Water has become a key strategic security issue for the U.S. government and that has some very concerned.
It's a colossal failure of political foresight that water has not emerged as an important issue in the U.S. Presidential campaign. The links between oil, war, and U.S. foreign policy are well known. But water -- whether we treat it as a public good or as a commodity that can be bought and sold -- will in large part determine whether our future is peaceful or perilous.
Americans use water even more wastefully than oil. The U.S relies on non-renewable groundwater for 50 percent of its daily use, and 36 states now face serious water shortages, some verging on crisis.
Meanwhile, dwindling freshwater supplies around the world, inequitable access to water, and corporate control of water, together with impending climate change from fossil fuel emissions, have created a life-or-death situation across the planet. Both Democrats and Republicans have emphasized loosening U.S. dependence on nonrenewable energy resources in their platforms, but neither party gives significant air time to the threats posed by water shortages.
This is not to say that no one is paying attention. In fact, water has become a key strategic security and foreign policy priority for the United States government.
Cut Deals, Carry Water
Corporate interests have pursued schemes to privatize, commodify, and export water for decades. We have seen how this plays out in Canada. For instance, in the late 1990s, Sun Belt Water, Inc., sued the Canadian government under NAFTA because British Columbia banned water exports, preventing a deal that would have sent B.C. water to California.
Corporations have also made attempts to ship Canadian water as far as Asia and the Middle East, proposals that fizzled after fierce opposition from public citizens who were beginning to understand the dangers of permanently removing water from local ecosystems and placing it under corporate control.
Now the Pentagon, as well as various U.S. security think tanks, have decided that water supplies, like energy supplies, must be secured if the United States is to maintain its current economic and military power in the world. And the United States is exerting pressure to access Canadian water, despite Canada's own shortages.
Under the name, "North American Future 2025 Project," the U.S. Center for Strategic and International Studies (CSIS) brought together high level government officials and business executives from Canada, the United States, and Mexico for a series of six meetings to discuss a wide range of issues related to the Security and Prosperity Partnership, a controversial and tightly guarded set of negotiations to expand NAFTA. [See related story .]
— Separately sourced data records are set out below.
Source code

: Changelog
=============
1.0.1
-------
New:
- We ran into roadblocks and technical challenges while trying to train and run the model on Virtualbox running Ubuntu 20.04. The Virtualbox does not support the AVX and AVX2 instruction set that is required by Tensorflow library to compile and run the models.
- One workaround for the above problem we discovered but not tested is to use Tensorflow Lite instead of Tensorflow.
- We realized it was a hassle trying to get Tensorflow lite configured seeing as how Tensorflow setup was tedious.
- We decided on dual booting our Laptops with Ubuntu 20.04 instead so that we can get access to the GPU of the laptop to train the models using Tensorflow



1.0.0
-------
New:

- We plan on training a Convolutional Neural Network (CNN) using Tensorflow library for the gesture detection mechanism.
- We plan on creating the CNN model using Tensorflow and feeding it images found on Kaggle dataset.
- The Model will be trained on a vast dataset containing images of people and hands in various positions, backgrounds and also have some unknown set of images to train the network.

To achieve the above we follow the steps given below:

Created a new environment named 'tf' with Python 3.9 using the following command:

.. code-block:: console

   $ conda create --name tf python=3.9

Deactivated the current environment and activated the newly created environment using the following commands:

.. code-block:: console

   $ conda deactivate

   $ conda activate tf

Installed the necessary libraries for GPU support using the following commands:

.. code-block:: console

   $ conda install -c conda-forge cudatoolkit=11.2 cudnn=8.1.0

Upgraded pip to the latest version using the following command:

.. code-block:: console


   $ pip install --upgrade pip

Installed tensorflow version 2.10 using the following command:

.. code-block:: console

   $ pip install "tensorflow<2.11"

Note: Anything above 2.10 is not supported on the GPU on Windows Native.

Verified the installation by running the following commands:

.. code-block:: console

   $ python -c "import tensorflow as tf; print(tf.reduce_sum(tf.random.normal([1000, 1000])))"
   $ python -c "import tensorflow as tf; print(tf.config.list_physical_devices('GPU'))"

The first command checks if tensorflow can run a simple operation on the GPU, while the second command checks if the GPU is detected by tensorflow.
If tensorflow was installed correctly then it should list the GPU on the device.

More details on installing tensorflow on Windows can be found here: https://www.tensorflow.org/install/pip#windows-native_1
"As ... globalization continues and the balance of power potentially shifts, and risks to global security evolve, it is only prudent for Canadian, Mexican, and U.S. policymakers to contemplate a North American security architecture that could effectively deal with security threats that can be foreseen in 2025," said a leaked copy of a CSIS backgrounder. On the agenda for one of two meetings in Calgary were, "water consumption, water transfers, and artificial diversions of bulk water" with the aim of achieving "joint optimum utilization of the available water."
The water and security connection deepens with the fact that Sandia National Laboratories, a vital partner with CSIS in its Global Water Futures Project, also plays a major role in military security in the United States. While Sandia is technically owned by the U.S. government, and reports to the Department of Energy's National Nuclear Security Administration, its management is contracted out to Lockheed Martin, the world's biggest weapons manufacturer. Ralph Pentland, water consultant and primary author of the Canadian government's Federal Water Policy in 1987, believes that the purpose of these cross-border discussions is to secure sufficient water for Alberta tar sands production in order to ensure uninterrupted oil supplies to the United States.
Energy extraction would be far more attractive if a new source of water -- potentially from northern Canada -- could be brought to the tar sands through pipelines or other diversions. As long as the water doesn't cross the international border, it is within Alberta's power to do this.These schemes to displace water from one ecosystem to another in the service of corporate profit are an environmental problem for the entire planet, which is another reason why water must form a crucial part of any progressive discussion around U.S. dependence on foreign energy resources.